CB: Music is more inspiring to me in many ways than the written word. When I write about certain jazz musicians or reference a piece of music it’s because that’s what was playing in the moment. Music is an active, essential part of my creative process.
 
I really enjoy books in general. For about three years I worked for Barnes & Noble where I became an avid collector of first editions. With everything else going on in the last ten years, I moved away from that obsession, but now am beginning to find balance and develop a healthy relationship with fiction again. Right now I’m halfway through Haruki Murakami’s 1Q84. I’m complimenting it with David Foster Wallace’s Infinite Jest.
 
Another passion of mine is running. On the recent landscape job, working outside at a fast pace has replaced running as a way to burn off excess energy, and ultimately balance my mood. Lately, however, I’ve felt the tug to get back in the gym or on the road.
 
Seeking knowledge is my ultimate passion. I enjoy learning. I am starved for it. A great deal of what I use in my poetry, the classical imagery and references, come from private study. College gave me a good foundation to know how to learn, helped me to find what interested me most, and taught me how to retain these things. I try to get my joy of learning into my work and through the fingertips into the lives of those who read what I try to capture in poetry.
 
 
 
WMB: What kinds of adversities have you faced in your past?
 
CB: Much of my struggle has come from overwhelming mood swings and what I’ve done to deal with them. It’s easy to get cocky. The minute you let your guard down the beast is back on you.

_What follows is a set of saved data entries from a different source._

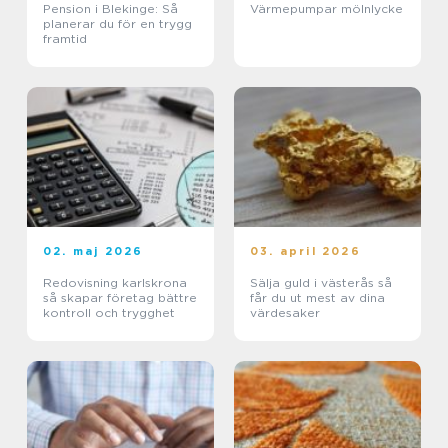
Pension i Blekinge: Så
Värmepumpar mölnlycke
planerar du för en trygg
framtid
02. maj 2026
03. april 2026
Redovisning karlskrona
Sälja guld i västerås så
så skapar företag bättre
får du ut mest av dina
kontroll och trygghet
värdesaker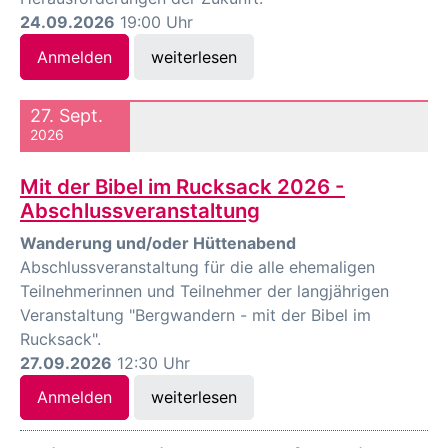
24.09.2026
19:00 Uhr
Anmelden
weiterlesen
27. Sept.
2026
Mit der Bibel im Rucksack 2026 -
Abschlussveranstaltung
Wanderung und/oder Hüttenabend
Abschlussveranstaltung für die alle ehemaligen
Teilnehmerinnen und Teilnehmer der langjährigen
Veranstaltung "Bergwandern - mit der Bibel im
Rucksack".
27.09.2026
12:30 Uhr
Anmelden
weiterlesen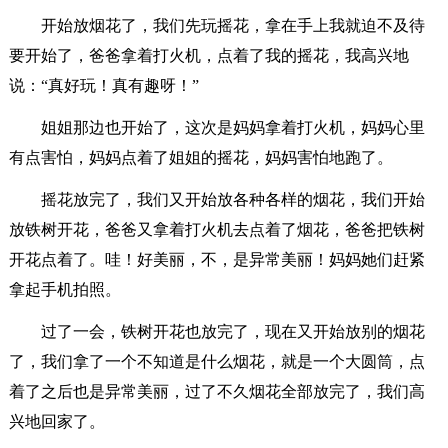
开始放烟花了，我们先玩摇花，拿在手上我就迫不及待
要开始了，爸爸拿着打火机，点着了我的摇花，我高兴地
说：“真好玩！真有趣呀！”
姐姐那边也开始了，这次是妈妈拿着打火机，妈妈心里
有点害怕，妈妈点着了姐姐的摇花，妈妈害怕地跑了。
摇花放完了，我们又开始放各种各样的烟花，我们开始
放铁树开花，爸爸又拿着打火机去点着了烟花，爸爸把铁树
开花点着了。哇！好美丽，不，是异常美丽！妈妈她们赶紧
拿起手机拍照。
过了一会，铁树开花也放完了，现在又开始放别的烟花
了，我们拿了一个不知道是什么烟花，就是一个大圆筒，点
着了之后也是异常美丽，过了不久烟花全部放完了，我们高
兴地回家了。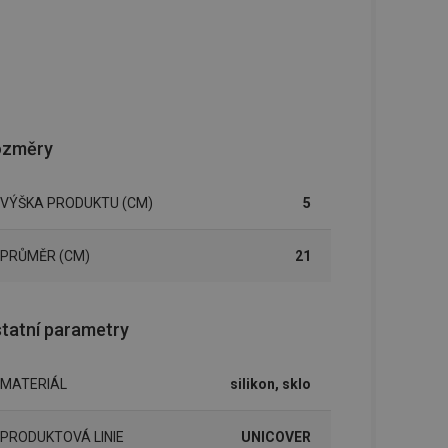
ozměry
VÝŠKA PRODUKTU (CM)
5
PRŮMĚR (CM)
21
tatní parametry
MATERIÁL
silikon, sklo
PRODUKTOVÁ LINIE
UNICOVER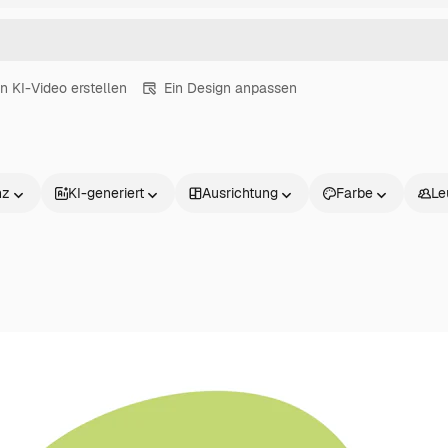
in KI-Video erstellen
Ein Design anpassen
nz
KI-generiert
Ausrichtung
Farbe
Le
Produkte
Loslegen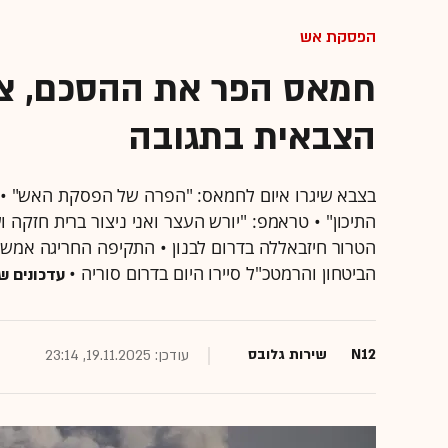
הפסקת אש
חמאס הפר את ההסכם, צה
הצבאית בתגובה
בצבא שיגרו איום לחמאס: "הפרה של הפסקת האש" • בכ
התיכון" • טראמפ: "יורש העצר ואני ניצור ברית חזקה 
הטרור חיזבאללה בדרום לבנון • התקיפה החריגה אמש בל
הביטחון והרמטכ"ל סיירו היום בדרום סוריה •
עדכונים ש
N12
שירות גלובס
עודכן: 19.11.2025, 23:14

In my case there are interlocking connections between my manic periods and alcohol/drug cravings. The insanity of it is that you know it won’t end well, but a temporary release is at least a release. I’ve been lucky enough to have support in my worst times and grow stronger every time I get a step farther from “one day at a time”.
 
I have a poem in the book that addresses alcoholism. It’s also one of the rare examples of me using any “fairytale” rhyme scheme. In Judas Noose Tavern I use a sing-song melody to describe a very bleak evolution. The road to dependence is brutal. When you get out, there’s a new sense of self, but a significant amount of innocence is lost. All experiences change us, tear us down or lift us up. Some tragedies leave a deep, shadowy ravine. Pain that’s self-inflicted is the hardest to overcome. Fate did not cause it. God did not lash out. I knew things were going sideways before it got truly hellish. I knew it yet I kept marching straight for the heart of a boozy maelstrom.

 
 
 
WMB: Has writing about your own adversity and resilience through poetry helped you? If so, how?
 

CB: Writing my book has allowed me to put down the dead weight of sorrow and regret I’ve carried around for too long. I believe that in most cases we are much harsher to ourselves than anyone else could be. Forgiving myself has been, and will continue to be, a real challenge. To this day I still seem to do more harm than good. Right now I’m working on my next book which is about how it feels to come out the other side of trauma, where guilt gives way to joy, light, and song. Those who read The Draw of Broken Eyes and Whirling Metaphysics can see where I’ve been. The new volume, Athena Departs, will be looking forward.

 
 
 
WMB: Thank you for your time, and for sharing your story.